Les deux fenêtres de Nicolas
Heureusement, la Suisse et les Suisses se
souviennent de Nicolas de Flue. Ce grand saint mérite bien notre mémoire. Evidemment,
il y a plusieurs manières de commémorer les six cents ans de sa naissance, tant
le parcours de vie de frère Nicolas est original et sa sainteté multicolore.
Pour ma part, je me souviens d’une méditation
solitaire dans sa chambrette adossée à la chapelle de son ermitage. Je
remarquai deux petites fenêtres qui m’ont parlé très fort.
L’une donne précisément sur la chapelle, comme
une ouverture permanente sur le mystère de Dieu, et singulièrement sur la
présence eucharistique. Tout invite à la communion avec le Christ, tantôt dans
le silence, tantôt dans la célébration communautaire. On imagine le saint homme
longuement tourné vers l’autel où figurent la Parole de Dieu et le tabernacle.
Il ferme les yeux pour lire toutes choses du dedans de son cœur. Il ouvre les
yeux sur les signes laissés par le passage du Christ au milieu de nous.
Magnifique dialogue alterné qui sans cesse lui redit la raison profonde de son
étrange vocation.
L’autre fenêtre s’ouvre sur l’extérieur, plus
précisément sur le sentier par où arrivent les visiteurs et les pèlerins. Car
l’ermitage de Nicolas n’est pas un bunker religieux, mais plutôt un espace brûlant
de Dieu, donc largement ouvert sur le monde à aimer. Tout en répondant aux
appels de la solitude et de la prière, Nicolas demeura un frère accueillant à
celles et ceux qui recouraient à ses conseils. Plusieurs témoins ont remarqué son
amabilité et sa disponibilité. Tantôt venaient vers lui le chapelet des pauvres
anonymes, tantôt s’annonçaient les grands de l’Eglise et de la société. Tous
repartaient éclairés et réconfortés, non sans passer par la chapelle, car un
authentique saint conduit à Dieu et non pas à lui-même.

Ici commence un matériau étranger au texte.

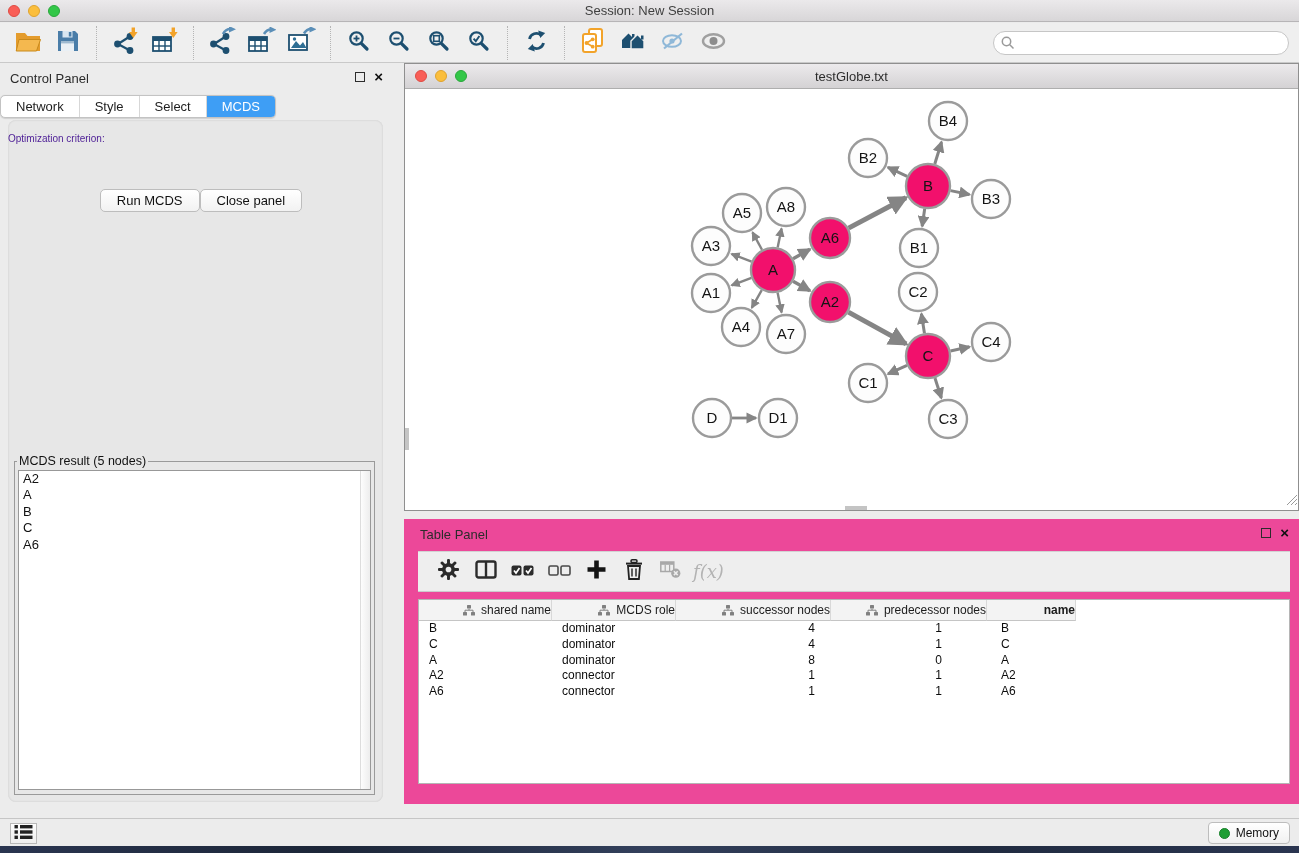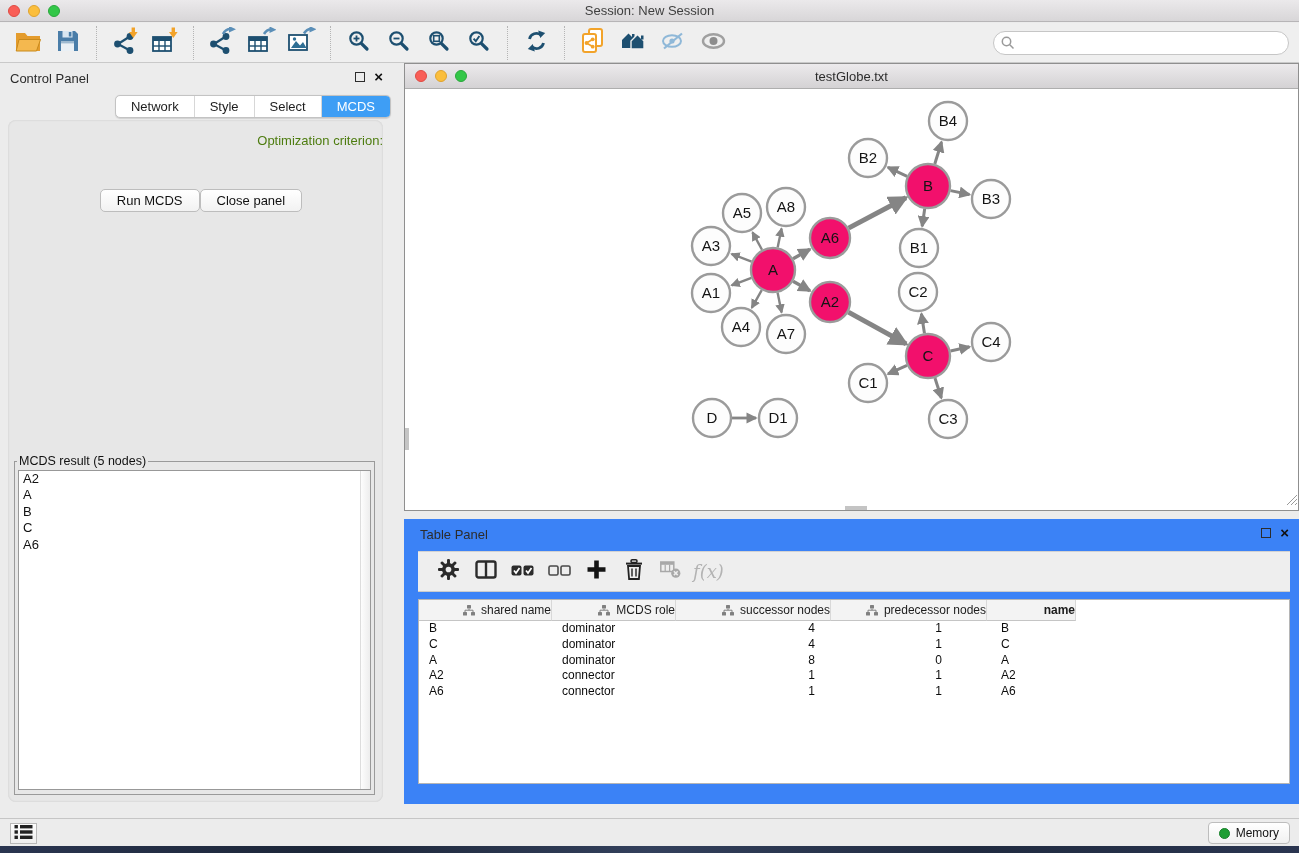--- a/index.html
+++ b/index.html
@@ -27,29 +27,29 @@
   .search-input { width:296px; height:24px; border:1px solid #c6c6c6; border-radius:12px;
     background:#fff; padding-left:26px; font-size:13px; color:#333; outline:none; }
   .search-icon { position:absolute; left:8px; top:5px; }
 
   
   .control-panel { position:absolute; left:0; top:63px; width:391px; height:741px; background:#ececec; }
   .panel-head { position:absolute; top:8px; left:10px; right:8px; height:18px; font-size:13px; color:#2c2c2c; }
   .panel-head-icons { position:absolute; right:0; top:1px; display:flex; gap:9px; align-items:center; }
   .mini-square { width:10px; height:10px; border:1.6px solid #2c2c2c; display:inline-block; }
   .mini-x { font-weight:700; font-size:15px; line-height:10px; color:#111; }
-  .cp-tabs { position:absolute; top:32px; left:0; right:0; display:flex; justify-content:flex-end; }
+  .cp-tabs { position:absolute; top:32px; left:0; right:0; display:flex; justify-content:flex-start; }
   .segmented { display:inline-flex; background:#fff; border:1px solid #c3c3c3; border-radius:5px;
     overflow:hidden; height:23px; box-shadow:0 0.5px 1px rgba(0,0,0,.12); }
   .seg { padding:0 15px; line-height:22px; font-size:13px; color:#1d1d1d; border-right:1px solid #d7d7d7; }
   .seg:last-child { border-right:none; }
   .seg.active { background:#3e9ef5; color:#fff; }
   .cp-card { position:absolute; top:57px; left:8px; width:375px; height:682px; background:#e7e7e7;
     border-radius:8px; box-shadow:0 0 2px rgba(0,0,0,.15) inset; }
-  .opt-label { position:absolute; top:13px; left:0; right:0; text-align:right; font-size:13px; color:#4d7c0f; }
+  .opt-label { position:absolute; top:13px; left:0; right:0; text-align:left; font-size:10px; color:#4c1d95; }
   .dropdown { position:absolute; top:34px; left:36px; width:312px; height:25px; background:#fff;
     border:1px solid #b9b9b9; border-radius:5px; font-size:13px; color:#111; line-height:23px;
     padding-left:9px; }
   .dd-spinner { position:absolute; right:-1px; top:-1px; width:21px; height:25px; border-radius:0 5px 5px 0;
     background:linear-gradient(#6cb4f8,#2a82f2); display:flex; align-items:center; justify-content:center; }
   .btn-row { position:absolute; top:69px; left:11px; right:0; display:flex; justify-content:center; gap:0; }
   .mac-btn { height:23px; background:linear-gradient(#ffffff,#f2f2f2); border:1px solid #bdbdbd;
     border-radius:5px; font-size:13px; color:#111; padding:0 16px; line-height:21px;
     font-family:"Liberation Sans",sans-serif; }
   .mcds-fieldset { position:absolute; left:6px; top:334px; width:361px; height:341px;
@@ -67,21 +67,21 @@
   .net-titlebar { position:absolute; top:0; left:0; right:0; height:25px;
     background:linear-gradient(#eceaec,#d4d2d4); border-bottom:1px solid #aeaeae; }
   .net-titlebar .lights { left:10px; top:6px; }
   .net-title { position:absolute; top:5px; left:0; right:0; text-align:center; font-size:13px; color:#2c2c2c; }
   .net-canvas { position:absolute; top:25px; left:0; right:0; bottom:0; background:#fff; }
   .grip { position:absolute; right:1px; bottom:1px; }
   .scrollmark-v { position:absolute; left:0px; top:339px; width:4px; height:22px; background:#c4c4c4; }
   .scrollmark-h { position:absolute; left:440px; bottom:0px; width:22px; height:4px; background:#c4c4c4; }
 
   
-  .table-panel { position:absolute; left:404px; top:519px; width:895px; height:285px; background:#3b82f6; }
+  .table-panel { position:absolute; left:404px; top:519px; width:895px; height:285px; background:#ec4899; }
   .tp-toolbar { position:absolute; left:14px; right:9px; top:32px; height:41px;
     border-top:1px solid #d2d2d2; border-bottom:1px solid #cccccc; background:#eeeeee;
     display:flex; align-items:center; padding-left:12px; }
   .tp-btn { width:37px; height:34px; display:flex; align-items:center; justify-content:center; }
   .fx-label { font-family:"DejaVu Serif", serif; font-style:italic; color:#b3b3b3; font-size:18px; padding-left:4px; }
   .data-table { position:absolute; left:14px; right:9px; top:80px; height:185px; background:#fff;
     border:1px solid #b5b5b5; overflow:hidden; }
   .thead { display:flex; height:21px; background:#fff; }
   .th { height:21px; background:#f3f3f3; border-right:1px solid #d8d8d8; border-bottom:1px solid #c5c5c5;
     display:flex; align-items:center; justify-content:flex-end; gap:6px; font-size:12px; color:#1c1c1c; }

L’équilibre symbolisé par ces deux fenêtres
demeure plus que jamais une nécessité en notre temps marqué par un activisme
dévorant ou tenté par un spiritualisme désincarné. Aux uns, Nicolas de Flue
rappelle l’indispensable priorité de la vie spirituelle, celle qui puise
régulièrement dans le silence, la méditation et la prière. Aux autres, notre
saint patron souligne le devoir d’exercer une charité concrète dans le monde,
que ce soit dans les relations interpersonnelles ou dans les rudes débats de
société.
On peut, par vocation ou par goût personnels,
préférer telle fenêtre plutôt que l’autre. Mais de grâce, ne fermons aucune des
deux. Il les faut ouvrir ensemble pour
permettre les salutaires courants d’air de l’Esprit.